**CONSIGNE**
Renvoyez en entier, sans aucune modification, le texte ci-dessous sur les incidents de Sangmelima.

**TEXTE**
((

Dans sa publication du lundi 14 octobre 2019, le journal La Nouvelle a consacré deux pages (4 et 5) sur les mouvements d’humeurs observés dans la ville de Sangmelima les 9 et 10 octobre dernier. Dans ce numéro, notre confrère renseigne sur les vraies causes de ces incidents.
Ci-dessous, l’intégralité de l’article paru dans le journal La Nouvelle N° 509
Le coup de sang des jeunes Bulu de Sangmelima aurait pu être l’expression légitime et naturelle du ressentiment que les populations du Sud en général et celles du Dja et Lobo en particulier éprouvent depuis de nombreuses années face à un florilège d’humiliations et de frustrations.

))

**EXTRAITS DES LIGNES**
((

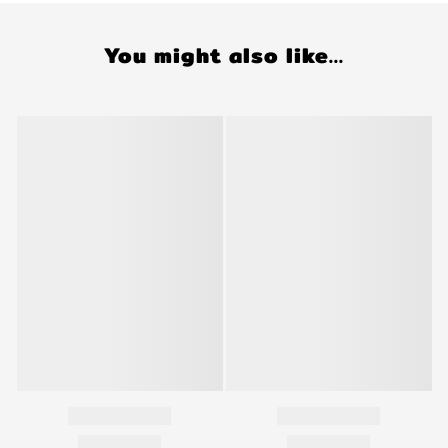
You might also like...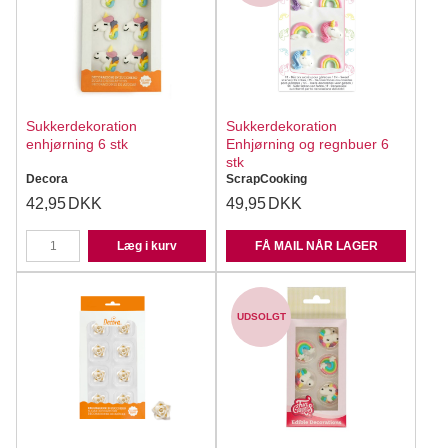
Sukkerdekoration
Sukkerdekoration
enhjørning 6 stk
Enhjørning og regnbuer 6
stk
Decora
ScrapCooking
42,95
DKK
49,95
DKK
Læg i kurv
FÅ MAIL NÅR LAGER
UDSOLGT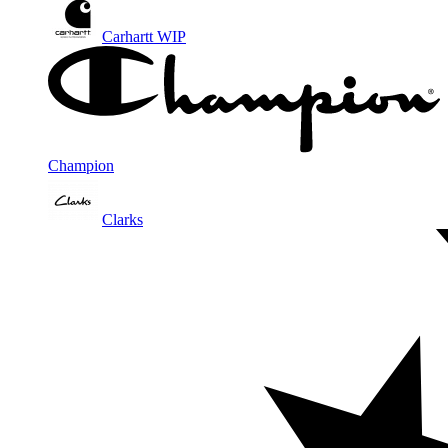
Carhartt WIP
Champion
Clarks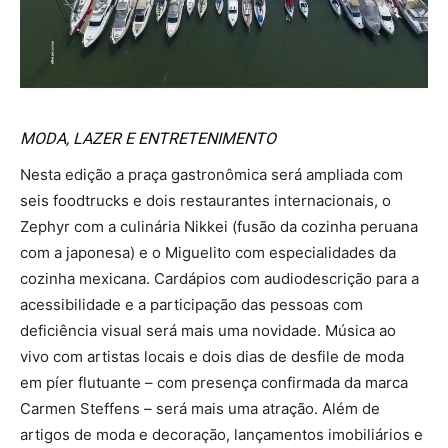
MODA, LAZER E ENTRETENIMENTO
Nesta edição a praça gastronômica será ampliada com
seis foodtrucks e dois restaurantes internacionais, o
Zephyr com a culinária Nikkei (fusão da cozinha peruana
com a japonesa) e o Miguelito com especialidades da
cozinha mexicana. Cardápios com audiodescrição para a
acessibilidade e a participação das pessoas com
deficiência visual será mais uma novidade. Música ao
vivo com artistas locais e dois dias de desfile de moda
em píer flutuante – com presença confirmada da marca
Carmen Steffens – será mais uma atração. Além de
artigos de moda e decoração, lançamentos imobiliários e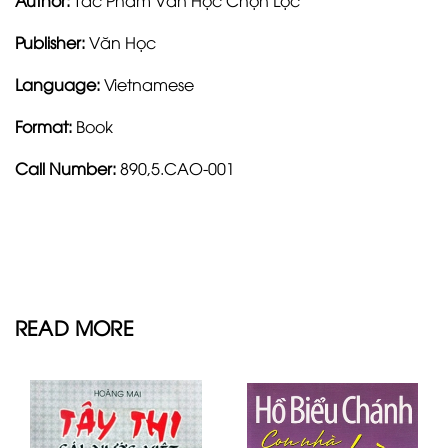
Publisher:
Văn Học
Language:
Vietnamese
Format:
Book
Call Number:
890,5.CAO-001
READ MORE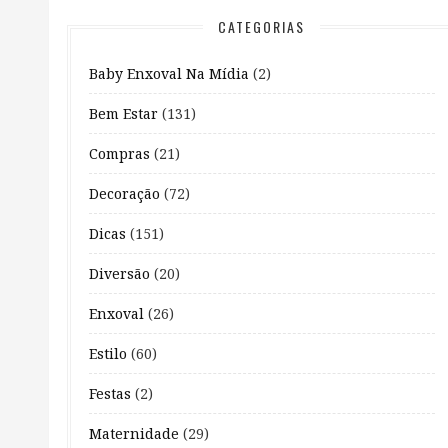
CATEGORIAS
Baby Enxoval Na Mídia
(2)
Bem Estar
(131)
Compras
(21)
Decoração
(72)
Dicas
(151)
Diversão
(20)
Enxoval
(26)
Estilo
(60)
Festas
(2)
Maternidade
(29)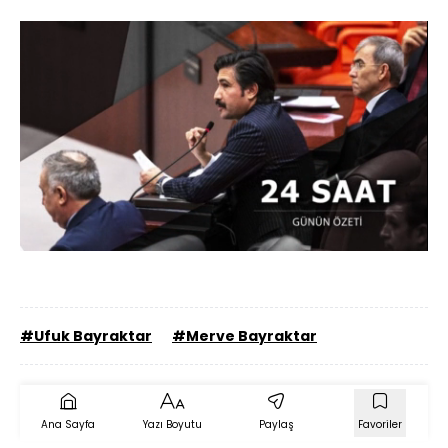
Yüklendi
:
97.15%
Sesi
Oynatma
Aç
Hızı
#Ufuk Bayraktar
#Merve Bayraktar
Ana Sayfa
Yazı Boyutu
Paylaş
Favoriler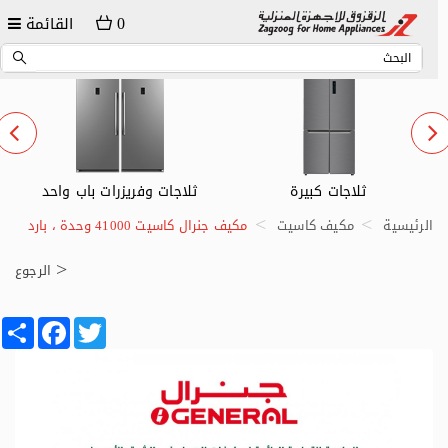
0
القائمة
ثلاجات وفريزرات باب واحد
ثلاجات صغيرة
الرئيسية
مكيف كاسيت
مكيف جنرال كاسيت 41000 وحدة ، بارد
الرجوع
Share
Facebook
Twitter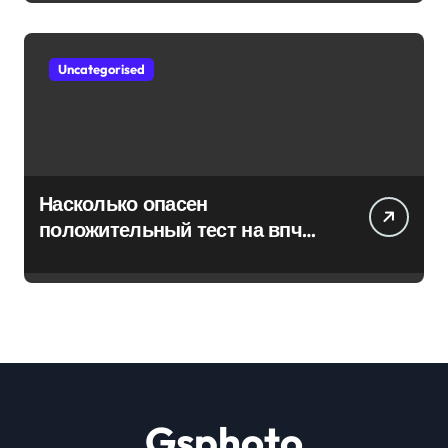
Uncategorised
Насколько опасен
положительный тест на впч
45
Gsphoto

))

**CORRIGÉ**
Dans sa publication du lundi 14 octobre 2019, le journal La Nouvelle a consacré deux pages (4 et 5) sur les mouvements d’humeurs observés dans la ville de Sangmelima les 9 et 10 octobre dernier. Dans ce numéro, notre confrère renseigne sur les vraies causes de ces incidents.
Ci-dessous, l’intégralité de l’article paru dans le journal La Nouvelle N° 509
Le coup de sang des jeunes Bulu de Sangmelima aurait pu être l’expression légitime et naturelle du ressentiment que les populations du Sud en général et celles du Dja et Lobo en particulier éprouvent depuis de nombreuses années face à un florilège d’humiliations et de frustrations.